Can Visual Arts Learning Improve Geometric Reasoning? A Transfer Study

Principal Investigator: 
Project Overview
Background & Purpose: 

The mathematics education field recognizes that both visualization and spatial reasoning are integral to mathematical thinking; geometry is one mathematical strand in which one might particularly expect to see this connection. This research investigates whether intensive study of drawing and painting, disciplines which also require visualization and spatial reasoning and explicitly instruct students in artistic “envisioning,” leads to improvements in geometric reasoning.


The study is being conducted in a large Northeastern city with high school students who attend public schools in a large urban district. This is a naturalistic study, which contrasts the artistic and geometric reasoning of students studying visual arts with students who are not. Students in the “treatment” condition come from two settings: (1) those who attend a public pilot school offering intensive work in visual arts, theater, music, dance, and (2) those who attend an after-school jobs program that trains (and pays) underserved youth to create visual art. Students in the treated control conditions come from two settings: (1) those who study theater in the same public pilot school, (2) those who attend an after-school sports program. A third control group is untreated and consists of students who are friends of students in the treatment condition but who do not participate in intensive training of any kind.

Research Design: 

The research design is quasi-experimental and studies a naturally occurring intervention on a self-selected sample. The intervention is visual arts training (minimum of 9 hours/week). The outcome measure is spatial reasoning in the arts and in geometry.The treated vs. untreated control conditions test for whether any kind of intensive treatment has the same effects. See description of control conditions under Setting.

The study is designed to test the causal hypothesis that instruction in visual arts strengthens spatial reasoning which can then be applied to geometric reasoning. The research design will also includes the identification of associative/correlational relationships within groups. The study also has a qualitative component in that we will be conducting in-depth “loud thinking” interviews with a small sample of students in each testing condition.

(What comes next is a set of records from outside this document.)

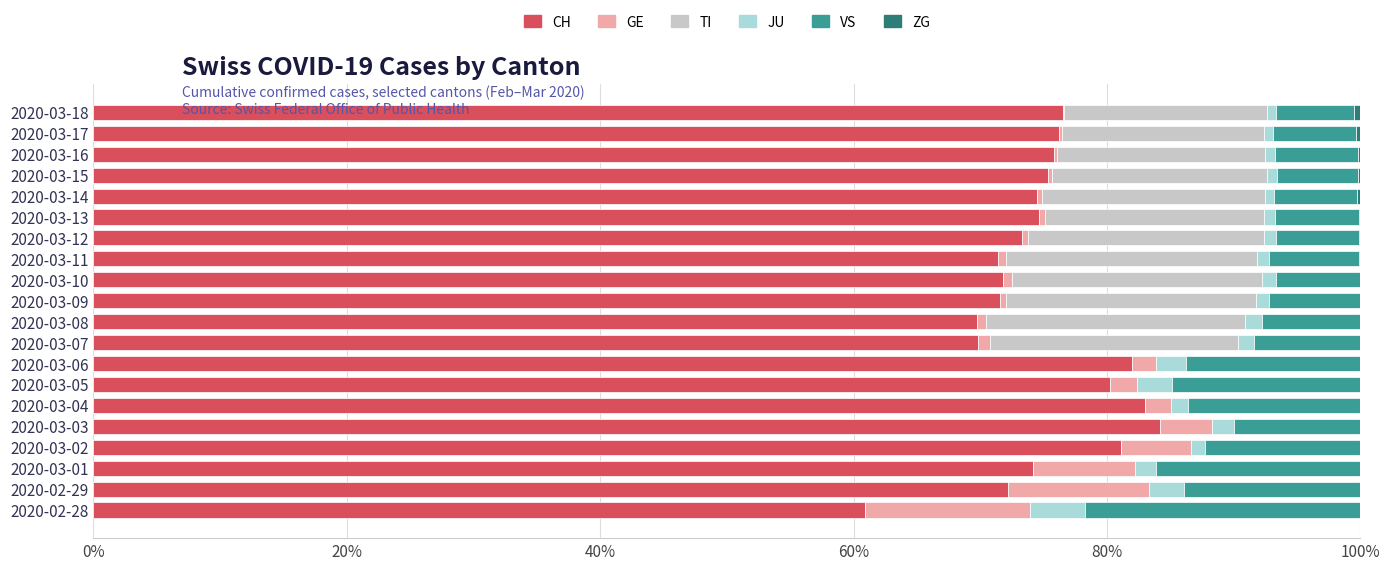

The CH series shows 72.2 at 2020-02-29. True or false?

True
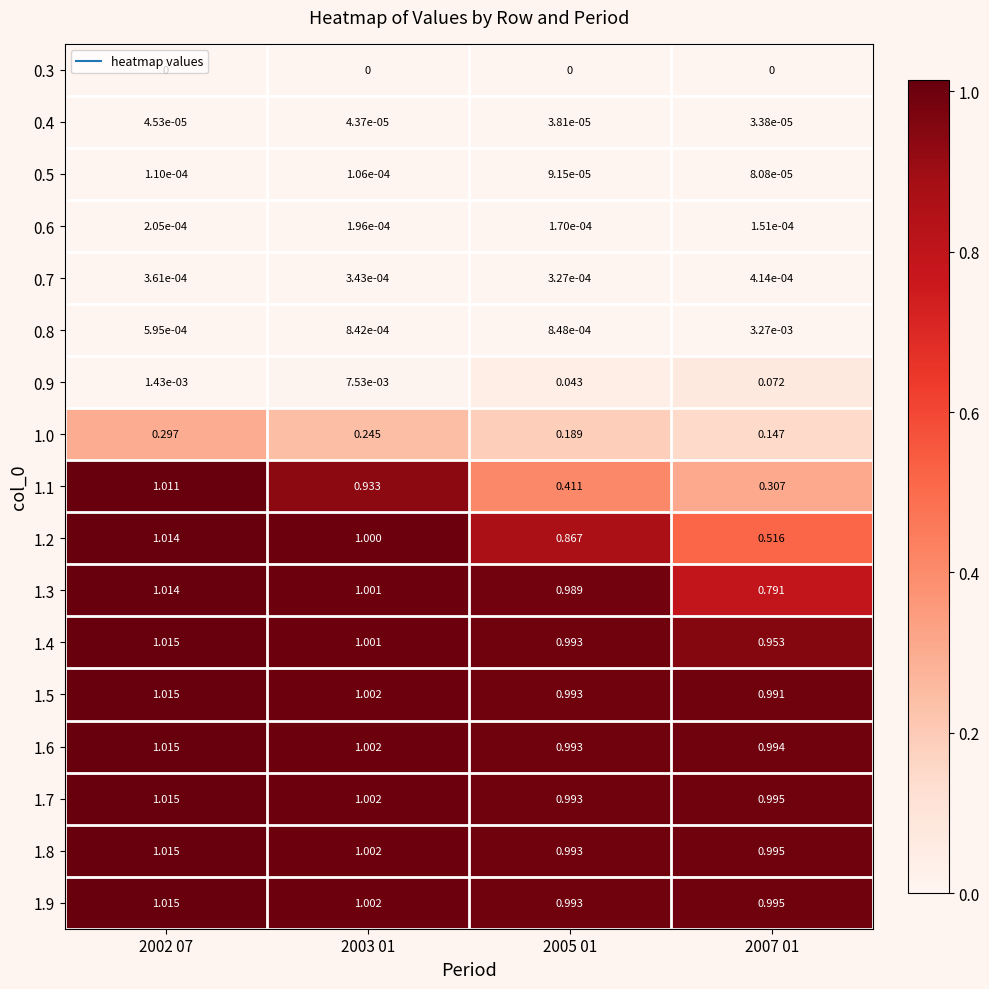

Is the value of 1.7 at 2005 01 greater than the value of 1.6 at 2002 07?

No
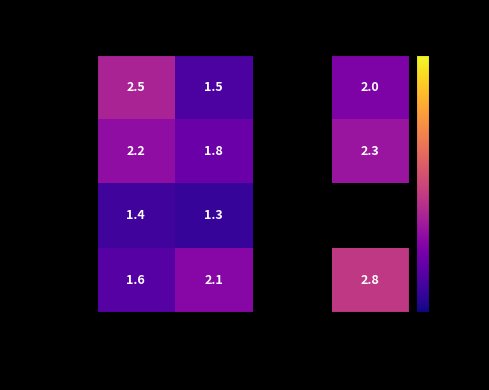

The value of Family Leisure at Economy Class is 0.3. True or false?

False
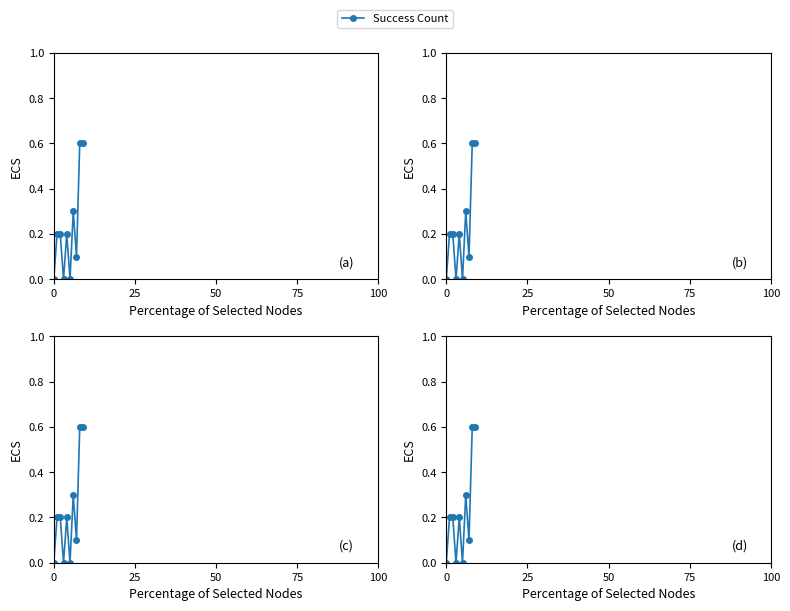

Is this an area chart (filled region under the line)?

No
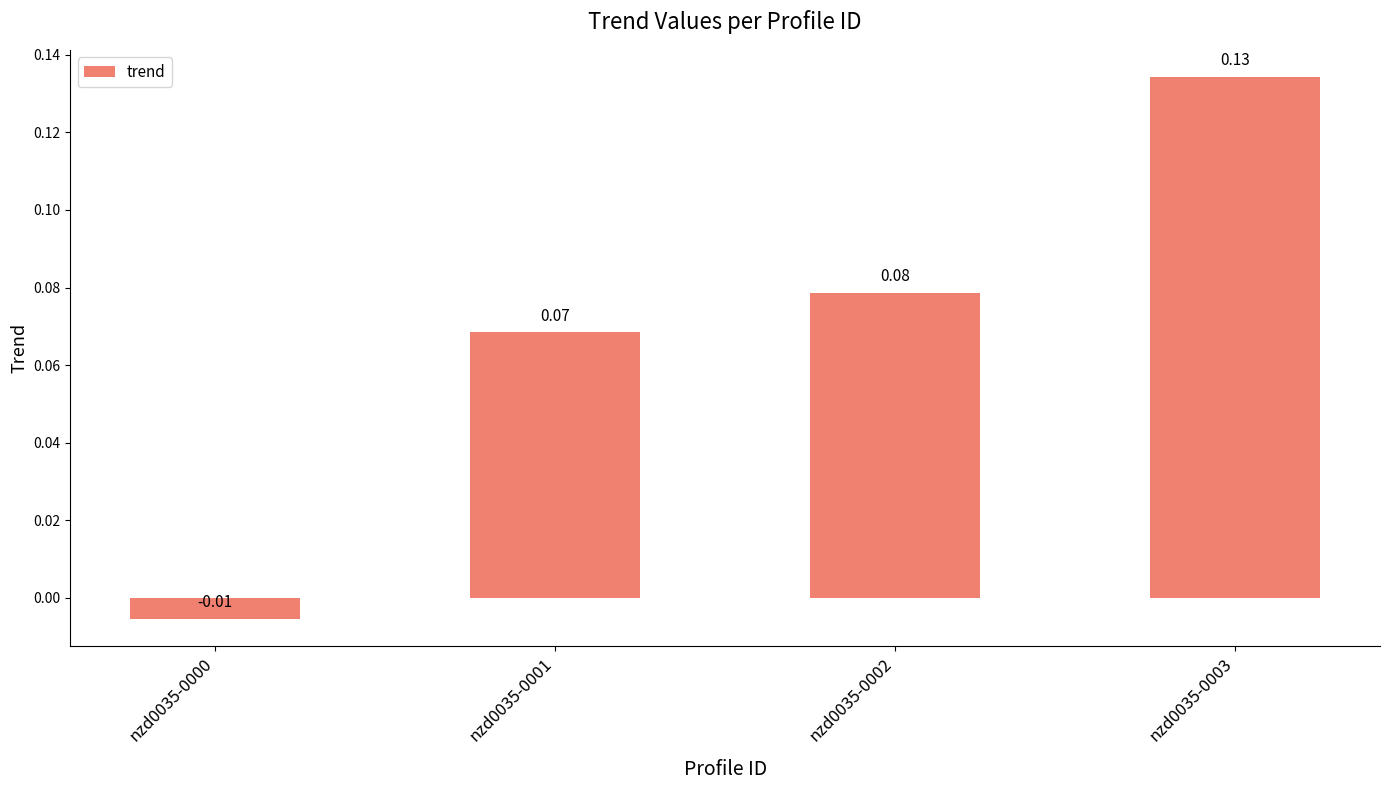

At which label is the value closest to 0?

nzd0035-0000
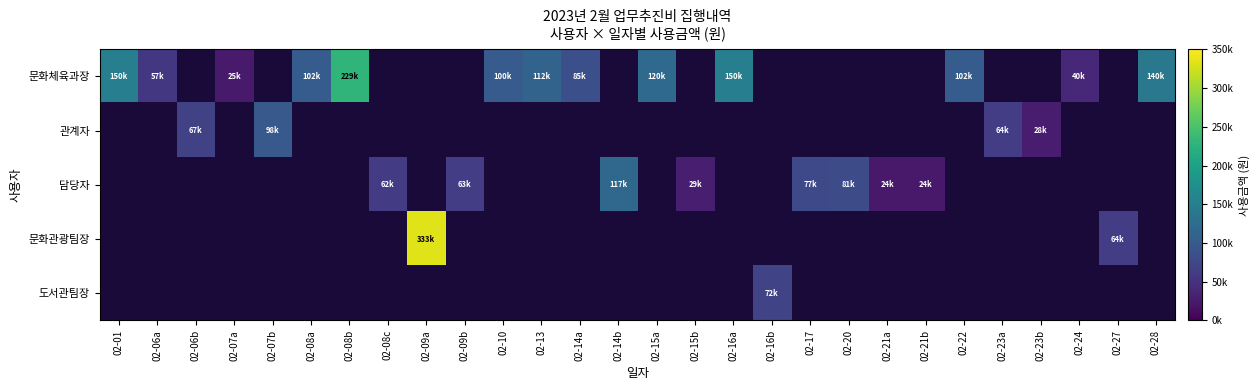

How many series are shown in this chart?

5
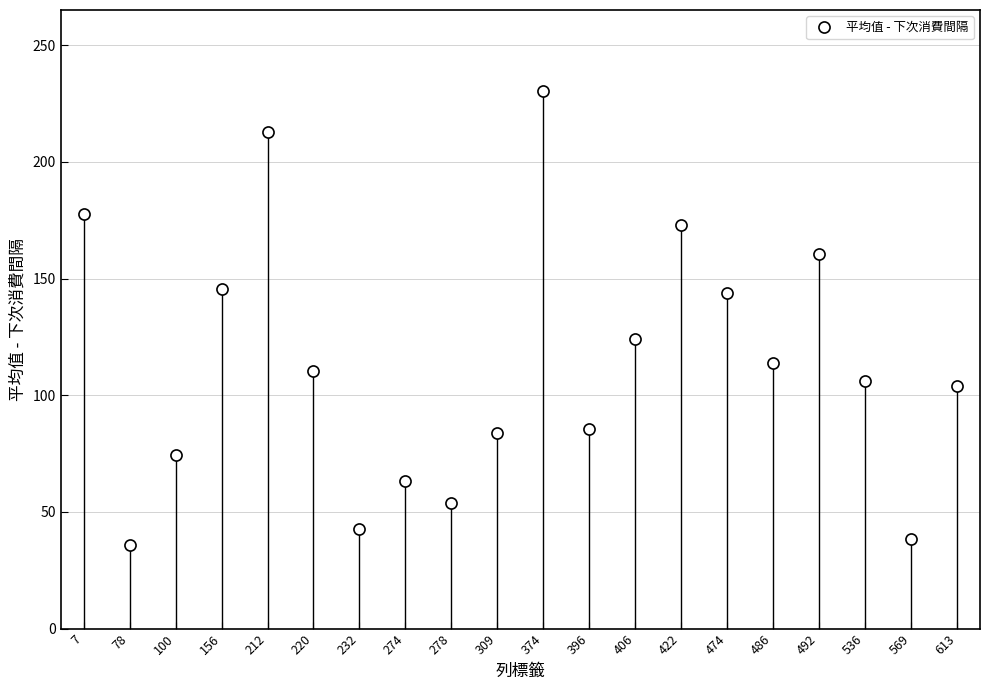

The chart shows a value of 124.0 at 212. True or false?

False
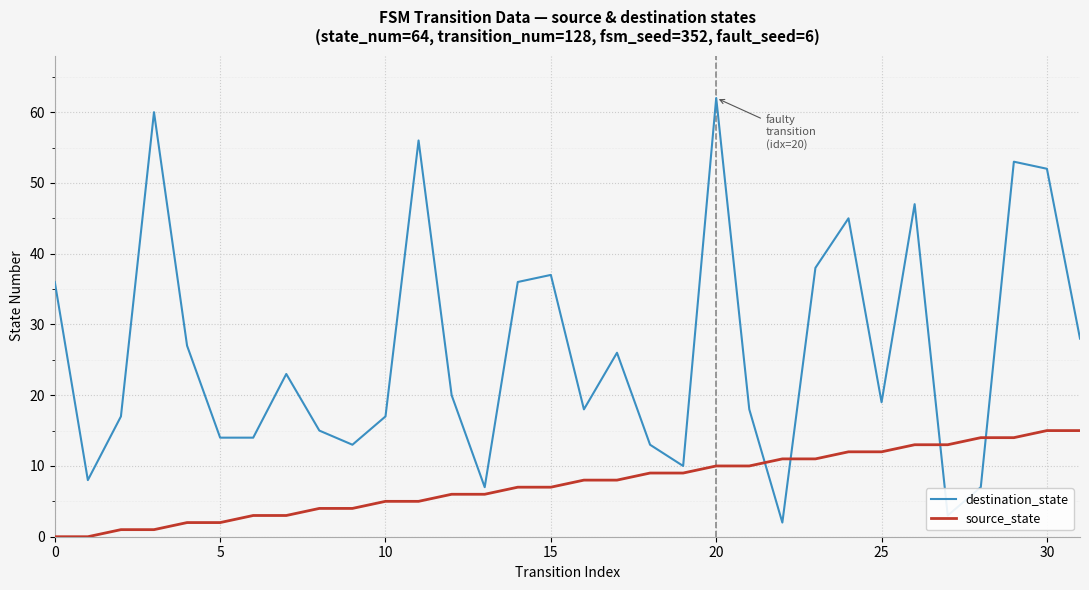

Which series has the largest total across all categories?

destination_state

The study uses a battery of measures. A geometry visualization measure consists of release items from TIMSS, PISA, NAEP and original items created in conjunction with advisory board members. An art visualization measure, created in conjunction with artist/art educator consultants, assesses aspects of artistic visual/spatial reasoning: identifying the light source, drawing shadows, identifying reflections, imagining new perspectives, completing a scene, identifying the rhythm and shapes underlying compositions, and stretching/compressing compositions. Three standardized spatial reasoning tests provide a validity check for the spatial nature of the art and geometry items: a water level test, a paper folding test, and a mental rotation test. Two control tests are also included: the vocabulary subtest of Kaufman Brief Intelligence test, and the Reading the Mind in the Eyes test. The project also uses a custom-designed self-completion questionnaire for all participants

We will analyze a set of hypotheses about the relative performance of treatment, treated control, and untreated control groups using factor analyses, correlational analyses, analyses of variance, and SEM analyses. We will develop scoring rubrics and coding categories for analyzing the qualitative data that we will obtain from the loud-thinking interviews.

Publications & Presentations: 

Goldsmith, L.T., Hetland, L., & Winner, E. (2009, April). Learning in Visual Arts and Geometry: Designing a Transfer Study. Presented at AERA annual conference, San Diego, CA, in R. Siegesmund (Chair). Reaching out/crossing borders in visual arts research.

Winner, E, Hetland, L., & Goldsmith, L.T. (2009, April). Designing a test of spatial visualization for visual arts. Presented at NAEA annual conference, Minneapolis, MN, in Learning in Visual Arts: What and How.

Hetland, L. (2009). A Trail of Three Studies: How One Research Leads to Another. Cultuur + Educatie (in Dutch).

Other Products: 

Two products will result from this work: a geometric reasoning measure test (built on a compilation of standardized test items) assessing the kind of spatial reasoning used in geometry; this test will require little or no verbal, memorized knowledge of rules, terms, or formulae; and an art visualization test assessing the kind of spatial reasoning used in creating and responding to visual art.